Given this history, the Québec Superior Court’s recent decision in favour of Montréal’s Loyola High School comes as a surprise, albeit an encouraging one. The provincial government had mandated all schools to teach a religion and ethics course which, the private school argues, conflicts with its own Catholic principles. Justice Gérard Dugré agreed with the school, charging that the law violates the freedom of religion guaranteed in Québec’s Charter of Rights. The National Post reports:

“In these times of respect of fundamental rights, of tolerance, of reasonable accommodations and of multiculturalism, the attitude adopted by the [Education] Department in the current matter is surprising,” Judge Dugré wrote. He added that forcing Loyola to teach the course in a secular way “assumes a totalitarian quality essentially equivalent to the order given to Galileo by the Inquisition to renounce Copernican cosmology.” . . .

Education Minister Michelle Courchesne yesterday called the ruling “excessive” and Premier Jean Charest said the need to appeal the decision is clear. . . . The course, Ethics and Religious Culture, is mandatory for all children in Grades 1 though 11. Its introduction followed a 1997 constitutional amendment replacing the province’s denominational school boards with linguistic ones and a 2005 law that removed parents’ right to choose a course in Catholic, Protestant or moral instruction.

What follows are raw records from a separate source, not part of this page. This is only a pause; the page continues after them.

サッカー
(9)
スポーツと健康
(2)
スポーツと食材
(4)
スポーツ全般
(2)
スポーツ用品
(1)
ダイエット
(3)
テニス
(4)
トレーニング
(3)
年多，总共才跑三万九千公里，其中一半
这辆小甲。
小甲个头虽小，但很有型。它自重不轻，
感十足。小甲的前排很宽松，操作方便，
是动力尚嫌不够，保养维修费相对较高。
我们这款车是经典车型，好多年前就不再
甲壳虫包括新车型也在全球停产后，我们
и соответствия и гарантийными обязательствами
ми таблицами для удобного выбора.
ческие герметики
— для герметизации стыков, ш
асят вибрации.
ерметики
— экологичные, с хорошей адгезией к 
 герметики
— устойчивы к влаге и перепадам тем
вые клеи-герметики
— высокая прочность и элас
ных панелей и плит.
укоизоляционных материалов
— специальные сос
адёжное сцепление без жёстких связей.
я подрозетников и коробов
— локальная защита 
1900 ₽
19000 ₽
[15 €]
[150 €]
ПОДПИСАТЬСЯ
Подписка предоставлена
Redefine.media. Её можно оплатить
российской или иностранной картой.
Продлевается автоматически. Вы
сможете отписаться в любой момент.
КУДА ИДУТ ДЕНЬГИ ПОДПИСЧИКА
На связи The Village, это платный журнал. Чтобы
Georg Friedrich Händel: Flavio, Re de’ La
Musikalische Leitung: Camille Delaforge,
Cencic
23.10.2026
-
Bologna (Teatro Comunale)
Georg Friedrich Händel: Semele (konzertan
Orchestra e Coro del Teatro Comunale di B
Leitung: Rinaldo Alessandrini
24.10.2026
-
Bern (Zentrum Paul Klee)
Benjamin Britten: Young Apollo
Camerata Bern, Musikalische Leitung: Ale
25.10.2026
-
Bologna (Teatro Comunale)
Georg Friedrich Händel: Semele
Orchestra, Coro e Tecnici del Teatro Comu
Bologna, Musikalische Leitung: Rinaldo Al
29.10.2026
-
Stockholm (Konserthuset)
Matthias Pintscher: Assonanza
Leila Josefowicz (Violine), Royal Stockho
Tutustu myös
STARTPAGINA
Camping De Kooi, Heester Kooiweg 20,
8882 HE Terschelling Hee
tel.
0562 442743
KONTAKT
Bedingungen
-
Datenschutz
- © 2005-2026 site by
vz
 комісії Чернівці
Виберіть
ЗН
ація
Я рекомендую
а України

The course covers the full spectrum of world religions and belief systems, with an emphasis on Christianity, Judaism and aboriginal spirituality. Critics have said it promotes a moral relativism, in which all belief systems are of equal value. In its pleadings before the court, Loyola argued that this relativism trivializes the religious experience promoted in all facets of the school’s teachings.

“Faith is omnipresent in this institution,” Loyola’s lawyer, Jacques Darche, said following a news conference at the school yesterday. “Before football games, they pray. Before a press conference, they pray. It’s quite bizarre that in the one course that you would expect to be a part of a Catholic Jesuit school, the religion program, you’re not allowed to talk about God, you’re not allowed to pray.”

Unfortunately, the Quiet Revolution led, not to a recognition of the need to protect religious freedom, but to the establishment of a new religion of secularism, coupled with a barely disguised hostility to traditional Christianity. There is reason to hope that the current controversy will help to expose the true nature of this establishment, particularly in the all-important realm of education.